Seven Lakes Technologies
Seven Lakes Technologies started as a solid $15 million revenue services company with deep roots in oil and gas exploration and production. The company had exceptional functional expertise in systems integration and strong R&D engineering talent, with about 70% of the team still comprised of engineers. When Salmiah Murthy joined as Chief Customer Officer, the company was transitioning into the product stage with ambitions to achieve product-market fit. However, they were immediately hit with a market downturn right as they were going to market, forcing the company to immediately pivot their strategy.
The first critical lesson came from how the founder and team responded to the market collapse. Instead of analysis paralysis, they focused on 20+ go-to-market options and narrowed down to one or two, using customer experience-led prototyping to signal to the marketplace. The original service bootstrappers thrived during this dynamic move, while some U.S. enterprise hires struggled with the pivot. The team hit the ground running with $2.2 million ARR and 16 new logos added, successfully landing an enterprise deal against $300 million ARR incumbents like Quorum and P2.

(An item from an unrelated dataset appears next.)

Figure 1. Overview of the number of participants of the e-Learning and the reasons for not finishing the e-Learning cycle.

The company's early success came from positioning against much larger competitors. They secured marquee accounts from major oil and gas companies, which were essential for long-term viability in the market. The breakthrough came when they realized they needed to move away from traditional functional talent management and instead developed an in-house psychological architecture lens for understanding talent. This allowed them to identify organic talent across the organization—from office managers to engineers—and create a six-month program giving people creative ownership and board visibility. A small team of 4-5 people, many in their mid-to-late 20s, became brand design architects and evangelists managing digital events.

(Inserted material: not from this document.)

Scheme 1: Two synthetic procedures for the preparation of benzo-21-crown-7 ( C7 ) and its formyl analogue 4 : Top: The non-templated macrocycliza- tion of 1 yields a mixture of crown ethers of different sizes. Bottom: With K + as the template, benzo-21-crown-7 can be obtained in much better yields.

When the company scaled to around $4 million ARR, product implementation challenges emerged. Customers like ExxonMobil expected 2-3 month integration cycles, but the company was taking closer to 12 months. The issue wasn't capability—the implementation team was incredibly talented and consultative—but burnout from trying to solve everything themselves without clear priorities. Executive intervention established timelines, priorities, and templates upfront, allowing customers to self-serve with reporting data. This reduced time-to-value back to 2-3 months and dramatically improved retention. The team also hired technical project managers (not traditional customer success managers) with clear metrics to drive execution.
Murthy identified three key talent archetypes that drove growth: natural steady leaders who could build infrastructure (groomed into product leadership and now running platform for W Energy), drivers who could set timelines and priorities (essential for executive-level work), and "X factor" utility players who thrived on variety and didn't want to be boxed in. One such strategist became a world-class demo performer who crushed RFPs with audiences of 30-40 people, directly driving revenue.
When the 2020 oil price crash hit ($20/barrel), the company entered survival mode. They protected existing revenue by keeping core teams in formation, while hiring external coaches and bringing in new talent to train and grow a digital channel. They reduced the sales cycle and set goals for eight new buyers without burning out the team holding steady revenue. The company created an executive advisory board with ExxonMobil and ConocoPhillips executives who provided market knowledge, competitive intelligence, and pricing flexibility—advantages competitors didn't have. This positioning and strong customer relationships made Seven Lakes Technologies an attractive acquisition target for W Energy Software, which acquired the company in May 2022.